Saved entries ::
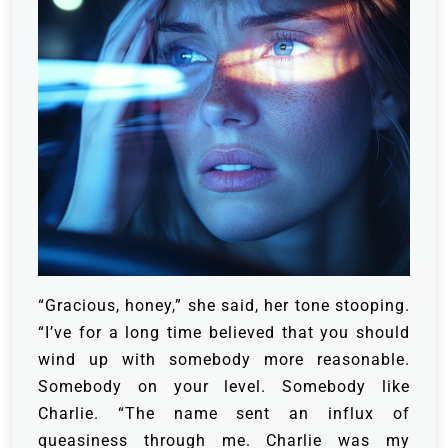
“Gracious, honey,” she said, her tone stooping.
“I’ve for a long time believed that you should
wind up with somebody more reasonable.
Somebody on your level. Somebody like
Charlie. “The name sent an influx of
queasiness through me. Charlie was my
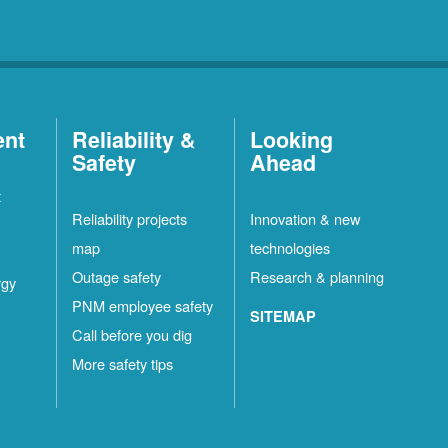
ent
Reliability &
Looking
Safety
Ahead
t
Reliability projects
Innovation & new
map
technologies
Outage safety
Research & planning
rgy
PNM employee safety
SITEMAP
Call before you dig
More safety tips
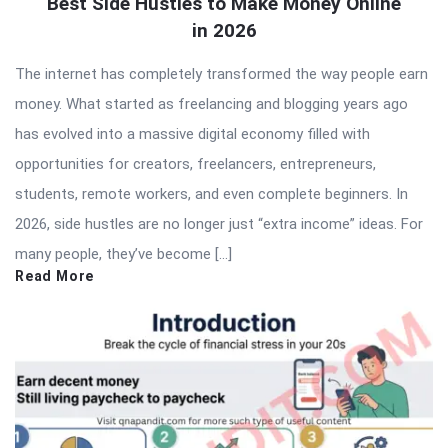
Best Side Hustles to Make Money Online
in 2026
The internet has completely transformed the way people earn
money. What started as freelancing and blogging years ago
has evolved into a massive digital economy filled with
opportunities for creators, freelancers, entrepreneurs,
students, remote workers, and even complete beginners. In
2026, side hustles are no longer just “extra income” ideas. For
many people, they’ve become […]
Read More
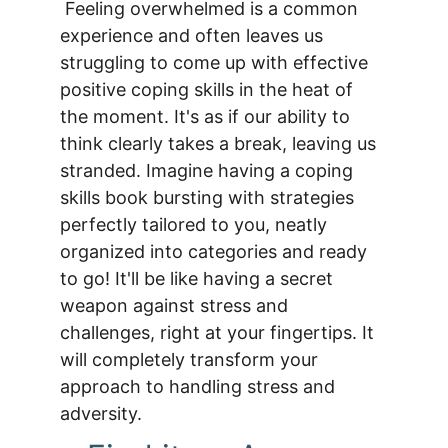
 Feeling overwhelmed is a common 
experience and often leaves us 
struggling to come up with effective 
positive coping skills in the heat of 
the moment. It's as if our ability to 
think clearly takes a break, leaving us 
stranded. Imagine having a coping 
skills book bursting with strategies 
perfectly tailored to you, neatly 
organized into categories and ready 
to go! It'll be like having a secret 
weapon against stress and 
challenges, right at your fingertips. It 
will completely transform your 
approach to handling stress and 
adversity.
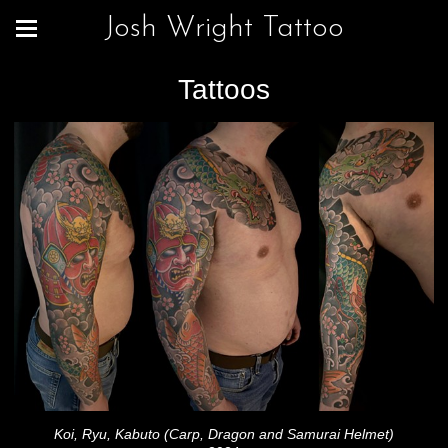
Josh Wright Tattoo
Tattoos
Koi, Ryu, Kabuto (Carp, Dragon and Samurai Helmet)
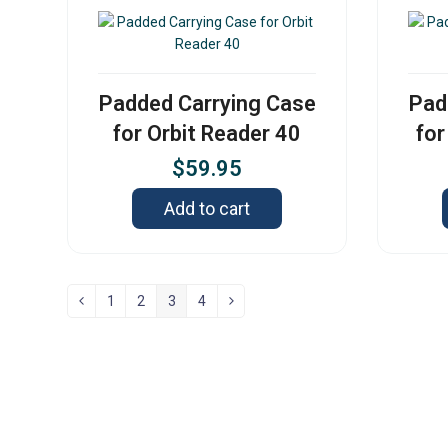
Padded Carrying Case
Pad
for Orbit Reader 40
for
$
59.95
Add to cart
1
2
3
4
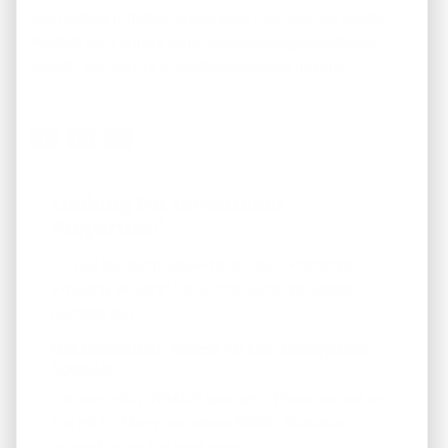
Stop letting inflation erode your hard-earned capital.
Protect your equity, build sustainable generational
wealth, and secure predictable passive income.
Looking For Investment
Properties?
Fill out the form below to join our "Preferred
Property Buyers" list and for local real estate
updates too!
Get Immediate Access To Our Handyman
Specials
... to our HANDYMAN specials. *These are not on
the MLS - Many are below $100k. Available
properties on the next page.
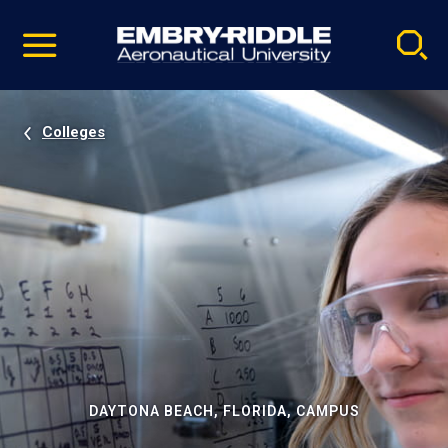
Pause
Skip
video
Navigation
Colleges
DAYTONA BEACH, FLORIDA, CAMPUS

What is required ::
A word-for-word restatement of all the lines above is needed, with the pictures omitted.

Answer section ::
“Gracious, honey,” she said, her tone stooping.
“I’ve for a long time believed that you should
wind up with somebody more reasonable.
Somebody on your level. Somebody like
Charlie. “The name sent an influx of
queasiness through me. Charlie was my
ent
Reliability &
Looking
Safety
Ahead
t
Reliability projects
Innovation & new
map
technologies
Outage safety
Research & planning
rgy
PNM employee safety
SITEMAP
Call before you dig
More safety tips
Best Side Hustles to Make Money Online
in 2026
The internet has completely transformed the way people earn
money. What started as freelancing and blogging years ago
has evolved into a massive digital economy filled with
opportunities for creators, freelancers, entrepreneurs,
students, remote workers, and even complete beginners. In
2026, side hustles are no longer just “extra income” ideas. For
many people, they’ve become […]
Read More
 Feeling overwhelmed is a common 
experience and often leaves us 
struggling to come up with effective 
positive coping skills in the heat of 
the moment. It's as if our ability to 
think clearly takes a break, leaving us 
stranded. Imagine having a coping 
skills book bursting with strategies 
perfectly tailored to you, neatly 
organized into categories and ready 
to go! It'll be like having a secret 
weapon against stress and 
challenges, right at your fingertips. It 
will completely transform your 
approach to handling stress and 
adversity.
Josh Wright Tattoo
Tattoos
Koi, Ryu, Kabuto (Carp, Dragon and Samurai Helmet)
Padded Carrying Case
Pad
for Orbit Reader 40
for
$
59.95
Add to cart
1
2
3
4
Stop letting inflation erode your hard-earned capital.
Protect your equity, build sustainable generational
wealth, and secure predictable passive income.
Looking For Investment
Properties?
Fill out the form below to join our "Preferred
Property Buyers" list and for local real estate
updates too!
Get Immediate Access To Our Handyman
Specials
... to our HANDYMAN specials. *These are not on
the MLS - Many are below $100k. Available
properties on the next page.
Pause
Skip
video
Navigation
Colleges
DAYTONA BEACH, FLORIDA, CAMPUS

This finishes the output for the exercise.